§ Document extract:
Content starts

# Databases > Oracle Creating a table by copying another table's structure

## Allan Paul

How could I create a new table by copying another table's structure?

----------


## pat.mclean

create table target tablename as (select * from source tablename);

Patrick. :Cool:

----------


## Allan Paul

Thanks for the reply.

So for example, the name of the first table is *ABC*, then the new table is *DEF*. The syntax would be:

create table target DEF as (select * from ABC);

Am I correct?

----------


## NamrataSV

U can also use this command:

CREATE TABLE [TableName] LIKE [SourceTableName]

----------


## Chandra Veenapoosa

is it the same in Oracle and DB2... could some one explain in relats to different databases available...

----------


## NamrataSV

This commands works for DB2...not sure about Oracle

----------


## jamesravid

Create table [tablename] like [sourcetablename] 

The above command does not work in oracle. But the following commands works in oracle 

create table DEF as (select * from abc); 

But an important thing is the above command copies the structure along with the data in table abc. That is, the above create table command creates a duplicate/backup table of source table. 

* sql> create table abc (id number,name varchar2(20)); 
table created. 

Sql> desc abc 
name null? type
 ----------------------------------------- -------- ---------------------------- 
id number
name varchar2(20) 

sql> insert into abc values (1, 'user1');
1 row created. 

Sql> insert into abc values (2,'user2');
1 row created. 
Sql> select * from abc;

 id name 
---------- --------------------
 1 user1
 2 user2 

sql> create table def as (select * from abc);
 table created. 
Sql> desc def 
name null? type 
----------------------------------------- -------- ----------------------------
 id number 
 name varchar2(20) 

Sql> select * from def; 
id name 
---------- -------------------- 
1 user1 
2 user2* 

In above sqls, we created abc table and inserted two records in it. Then we created def table by copying the structure of abc table. But this command also copies the data along with the structure. If your requirement is only to copy the structure then you need to follow a trick to filter records in the source table. The following is a simple trick to filter the records 

*
sql> create table def as (select * from abc where 1=2); 
table created. Sql> desc def name null? type ----------------------------------------- -------- ---------------------------- id number name varchar2(20) sql> select * from def; no rows selected* we have added one where condition (1=2) in the inner select statement. It is obvious that 1 is not equal to 2 and this condition is applied on each column of the source table. Since 1 is not equal to 2 always all records in the source table are filtered. So the create table command that we have introduced later copies only the structure of the source table.

----------


## jamesravid

*Create table [tablename] like [sourcetablename]* 

the above command does not work in oracle. But the following commands works in oracle 

*create table def as (select * from abc);* 

but an important thing is the above command copies the structure along with the data in table abc. That is, the above create table command creates a duplicate/backup table of source table. 

* 
sql> create table abc (id number,name varchar2(20));
 table created. 

Sql> desc abc 
name null? type
----------------------------------------- -------- ---------------------------- 
id number 
name varchar2(20) 

sql> insert into abc values (1, 'user1');
 1 row created.

 Sql> insert into abc values (2,'user2');
 1 row created.

Content ends

§ Excerpted data:
Content starts

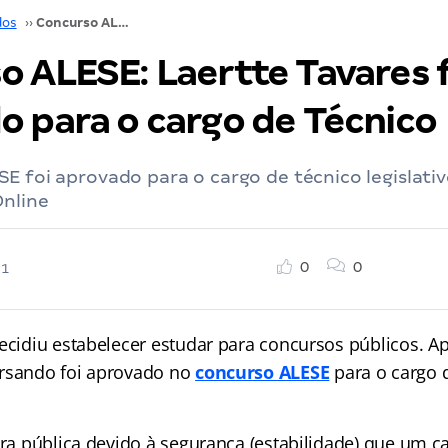
dos
››
Concurso ALESE: Laertte Tavares foi aprovado para o cargo de Técnico
o ALESE: Laertte Tavares 
o para o cargo de Técnico
E foi aprovado para o cargo de técnico legislat
Online
0
0
21
decidiu estabelecer estudar para concursos públicos. 
ursando foi aprovado no
concurso ALESE
para o cargo 
ira pública devido à segurança (estabilidade) que um c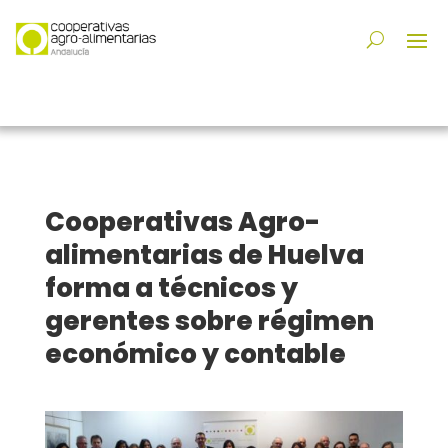
Cooperativas Agro-
alimentarias de Huelva
forma a técnicos y
gerentes sobre régimen
económico y contable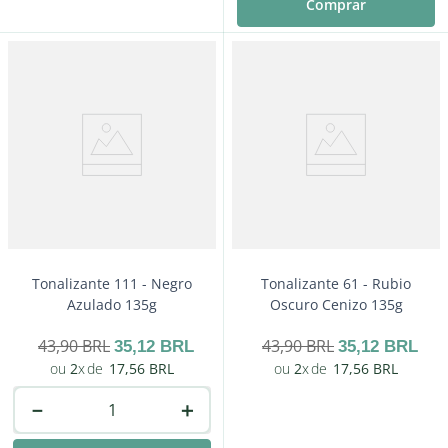
Comprar
－
＋
Comprar
Tonalizante 111 - Negro
Tonalizante 61 - Rubio
Azulado 135g
Oscuro Cenizo 135g
43
,
90
BRL
43
,
90
BRL
35
,
12
BRL
35
,
12
BRL
2
17
,
56
BRL
2
17
,
56
BRL
－
＋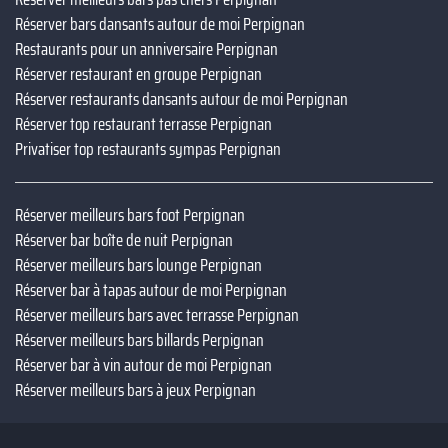
Réserver bars dansants autour de moi Perpignan
Restaurants pour un anniversaire Perpignan
Réserver restaurant en groupe Perpignan
Réserver restaurants dansants autour de moi Perpignan
Réserver top restaurant terrasse Perpignan
Privatiser top restaurants sympas Perpignan
Réserver meilleurs bars foot Perpignan
Réserver bar boîte de nuit Perpignan
Réserver meilleurs bars lounge Perpignan
Réserver bar à tapas autour de moi Perpignan
Réserver meilleurs bars avec terrasse Perpignan
Réserver meilleurs bars billards Perpignan
Réserver bar à vin autour de moi Perpignan
Réserver meilleurs bars à jeux Perpignan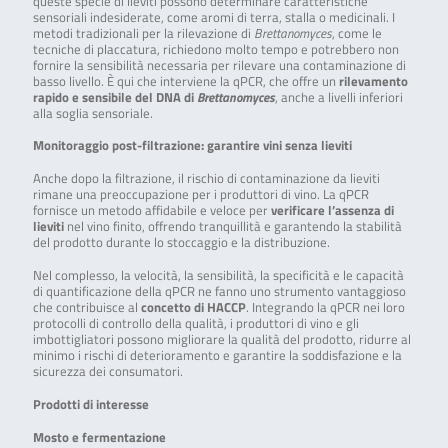
queste specie di lieviti possono determinare caratteristiche
sensoriali indesiderate, come aromi di terra, stalla o medicinali. I
metodi tradizionali per la rilevazione di
Brettanomyces
, come le
tecniche di placcatura, richiedono molto tempo e potrebbero non
fornire la sensibilità necessaria per rilevare una contaminazione di
basso livello. È qui che interviene la qPCR, che offre un
rilevamento
rapido e sensibile del DNA di
Brettanomyces
, anche a livelli inferiori
alla soglia sensoriale.
Monitoraggio post-filtrazione: garantire vini senza lieviti
Anche dopo la filtrazione, il rischio di contaminazione da lieviti
rimane una preoccupazione per i produttori di vino. La qPCR
fornisce un metodo affidabile e veloce per
verificare l’assenza di
lieviti
nel vino finito, offrendo tranquillità e garantendo la stabilità
del prodotto durante lo stoccaggio e la distribuzione.
Nel complesso, la velocità, la sensibilità, la specificità e le capacità
di quantificazione della qPCR ne fanno uno strumento vantaggioso
che contribuisce al
concetto di HACCP
. Integrando la qPCR nei loro
protocolli di controllo della qualità, i produttori di vino e gli
imbottigliatori possono migliorare la qualità del prodotto, ridurre al
minimo i rischi di deterioramento e garantire la soddisfazione e la
sicurezza dei consumatori.
Prodotti di interesse
Mosto e fermentazione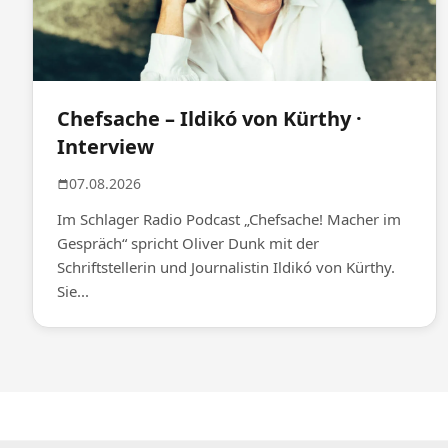
Chefsache – Ildikó von Kürthy ·
Interview
07.08.2026
Im Schlager Radio Podcast „Chefsache! Macher im
Gespräch“ spricht Oliver Dunk mit der
Schriftstellerin und Journalistin Ildikó von Kürthy.
Sie...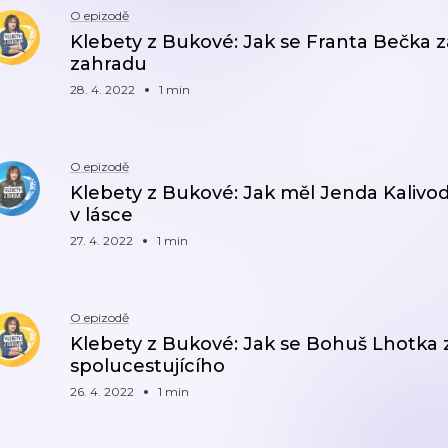
O epizodě
Klebety z Bukové: Jak se Franta Bečka zal
zahradu
28. 4. 2022
1 min
O epizodě
Klebety z Bukové: Jak měl Jenda Kalivoda
v lásce
27. 4. 2022
1 min
O epizodě
Klebety z Bukové: Jak se Bohuš Lhotka 
spolucestujícího
26. 4. 2022
1 min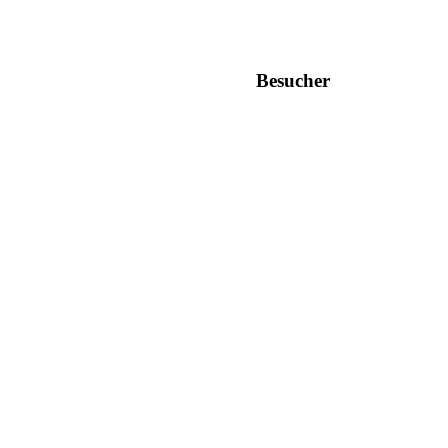
Besucher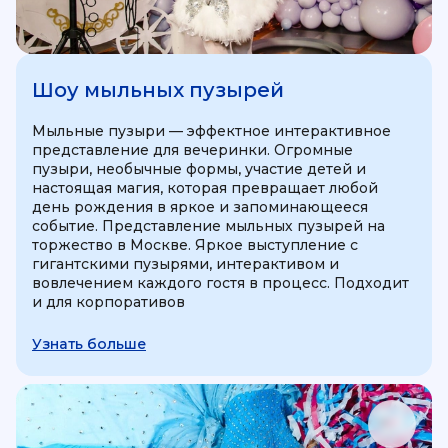
Шоу мыльных пузырей
Мыльные пузыри — эффектное интерактивное
представление для вечеринки. Огромные
пузыри, необычные формы, участие детей и
настоящая магия, которая превращает любой
день рождения в яркое и запоминающееся
событие. Представление мыльных пузырей на
торжество в Москве. Яркое выступление с
гигантскими пузырями, интерактивом и
вовлечением каждого гостя в процесс. Подходит
и для корпоративов
Узнать больше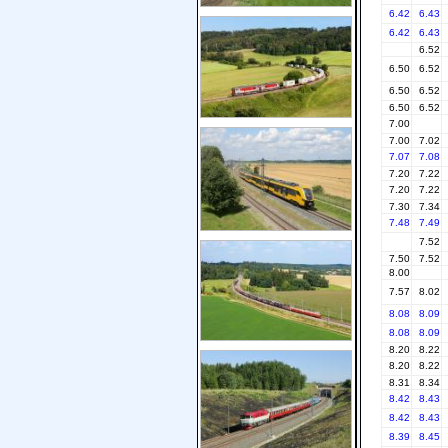
6.42
6.43
6.42
6.43
6.52
6.50
6.52
6.50
6.52
6.50
6.52
7.00
7.00
7.02
7.07
7.08
7.20
7.22
7.20
7.22
7.30
7.34
7.48
7.49
7.52
7.50
7.52
8.00
7.57
8.02
8.08
8.09
8.08
8.09
8.20
8.22
8.20
8.22
8.31
8.34
8.42
8.43
8.42
8.43
8.39
8.45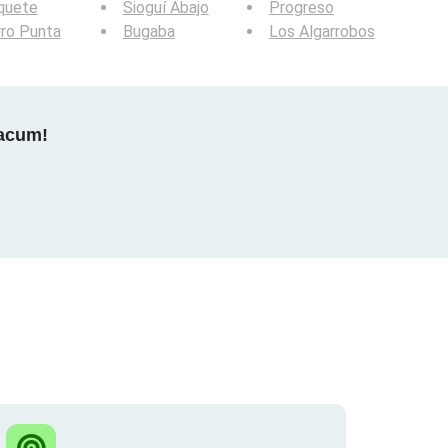
quete
Sioguí Abajo
Progreso
ro Punta
Bugaba
Los Algarrobos
 acum!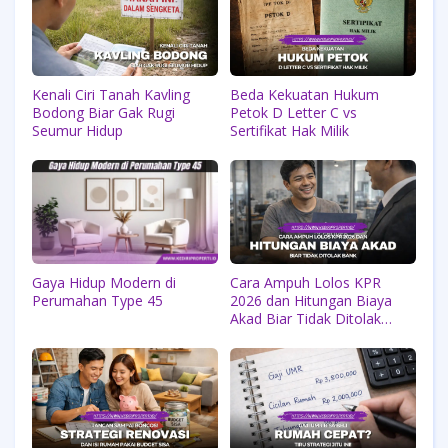
Kenali Ciri Tanah Kavling
Beda Kekuatan Hukum
Bodong Biar Gak Rugi
Petok D Letter C vs
Seumur Hidup
Sertifikat Hak Milik
Gaya Hidup Modern di
Cara Ampuh Lolos KPR
Perumahan Type 45
2026 dan Hitungan Biaya
Akad Biar Tidak Ditolak
Bank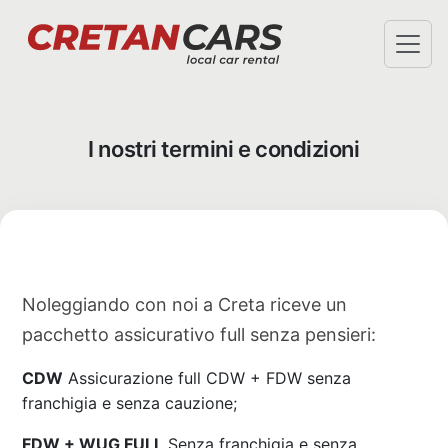
OFFERTE SPECIALI
TERMINI E CONDIZIONI
I nostri termini e condizioni
RITIRO IN AEROPORTO
CONSEGNA IN HOTEL
FAQ
CHI SIAMO
CHECK-IN
INFO@CRETANCARS.GR
Noleggiando con noi a Creta riceve un
pacchetto assicurativo full senza pensieri:
CDW
Assicurazione full CDW + FDW senza
franchigia e senza cauzione;
FDW + WUG FULL
Senza franchigia e senza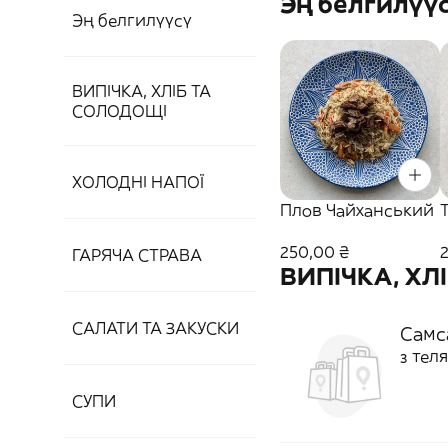
Эң белгилүү
Эң белгилүүсү
ВИПІЧКА, ХЛІБ ТА
СОЛОДОЩІ
ХОЛОДНІ НАПОЇ
Плов Чайханський
250,00 ₴
ГАРЯЧА СТРАВА
ВИПІЧКА, ХЛ
САЛАТИ ТА ЗАКУСКИ
Самс
з тел
СУПИ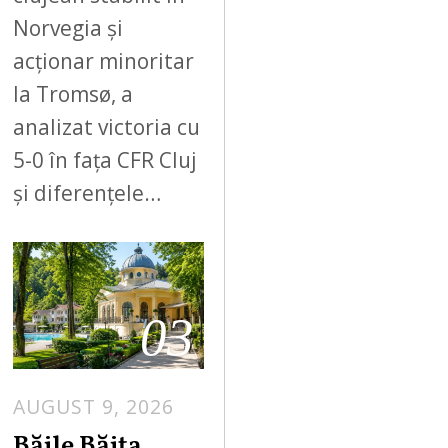
Norvegia și
acționar minoritar
la Tromsø, a
analizat victoria cu
5-0 în fața CFR Cluj
și diferențele…
03
AUGUST 9, 2026
A
U
Băile Băița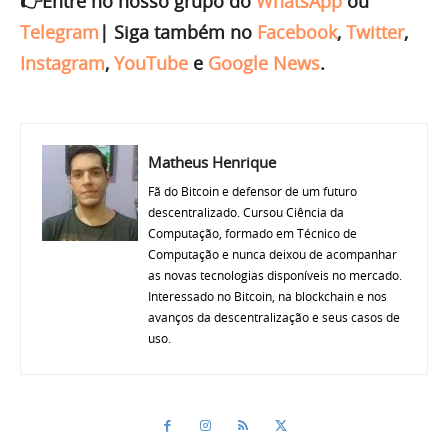
👉Entre no nosso grupo do
WhatsApp
ou
Telegram
|
Siga também no
Facebook
,
Twitter
,
Instagram
,
YouTube
e
Google News
.
Matheus Henrique
Fã do Bitcoin e defensor de um futuro
descentralizado. Cursou Ciência da
Computação, formado em Técnico de
Computação e nunca deixou de acompanhar
as novas tecnologias disponíveis no mercado.
Interessado no Bitcoin, na blockchain e nos
avanços da descentralização e seus casos de
uso.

Content ends

§ Activity list:
1/ In the Oracle table-copying thread, why does adding the condition "where 1=2" to the inner select statement cause only the source table's structure to be copied? Answer in one to three sentences.
2/ Rewrite the paragraph of the Oracle table-copying thread that begins "In above sqls, we created abc table" as a brief bulleted list, keeping its main facts.
3/ Continue the Oracle table-copying thread from the point where the text stops.

§ Task responses:
1/ Because 1 is never equal to 2, the condition filters out every record in the source table. As a result, the create table command copies only the structure of the source table, with no rows.

2/
- The abc table was created, and two records were inserted into it.
- The def table was then created by copying the structure of abc.
- This command copies the data as well as the structure.
- To copy only the structure, a trick is needed that filters out the records in the source table.

3/
Sql> select * from abc;
id name ---------- --------------------
 1 user1
 2 user2 

sql> create table def as (select * from abc);
 table created. 

Sql> desc def 
name null? type 
----------------------------------------- -------- ---------------------------- 
id number 
name varchar2(20) 

sql> select * from def; 
id name 
---------- -------------------- 
1 user1 
2 user2* 

In the above sqls, we created abc table and inserted two records in it. Then we created def table by copying the structure of abc table. But this command also copies the data along with the structure. If your requirement is only to copy the structure then you need to follow a trick to filter records in the source table. The following is a simple trick to filter the records, 

*
sql> create table def as (select * from abc where 1=2);
 table created. 

Sql> desc def 
name null? type 
----------------------------------------- -------- ---------------------------- 
id number 
name varchar2(20) 

sql> select * from def; 
no rows selected* 

We have added one where condition (1=2) in the inner select statement. It is obvious that 1 is not equal to 2 and this condition is applied on each column of the source table. Since 1 is not equal to 2 always all records in the source table are filtered. So the create table command that we have introduced later copies only the structure of the source table.

Thanks,
James

----------


## rakeshkamble

> U can also use this command:
> 
> CREATE TABLE [TableName] LIKE [SourceTableName]


its wrong ...

----------


## admin

> its wrong ...


if you know the answer, please reply instead of just saying it's wrong...

----------


## Innila

> is it the same in Oracle and DB2... could some one explain in relats to different databases available...


In Oracle database, a table can be created with another table's structure by using,
CREATE TABLE emp_new AS SELECT * FROM emp;
This will create the table with the records existing in emp table. 
To avoid the records, the following statement can be used, 
CREATE TABLE emp_new AS SELECT * FROM emp WHERE 1=2;

In SQL Server 2000, a table can be created using another table, similar to create table statement of Oracle. 
There is another statement to create a table using SELECT statement.
SELECT * INTO emp_new from emp where 1=2
This will create the table structure alone.

----------


## yuvarajan2000

create table new_Table_name as (select * from old_table_name where 1=2);

It is copy only structure of old table.

----------


## debasisdas

create table *new_table* as select * from *existing_table*;

the above code will copy both data and structure

create table *new_table* as select * from *existing_table* where 1=2;

the above code will copy only structure without data.

NOTE--instead of using 1=2 ,you can use any statment that evalutes to false.

----------


## aparna.kumbhar

> Thanks for the reply.
> 
> So for example, the name of the first table is *ABC*, then the new table is *DEF*. The syntax would be:
> 
> create table target DEF as (select * from ABC);
> 
> Am I correct?


it should be...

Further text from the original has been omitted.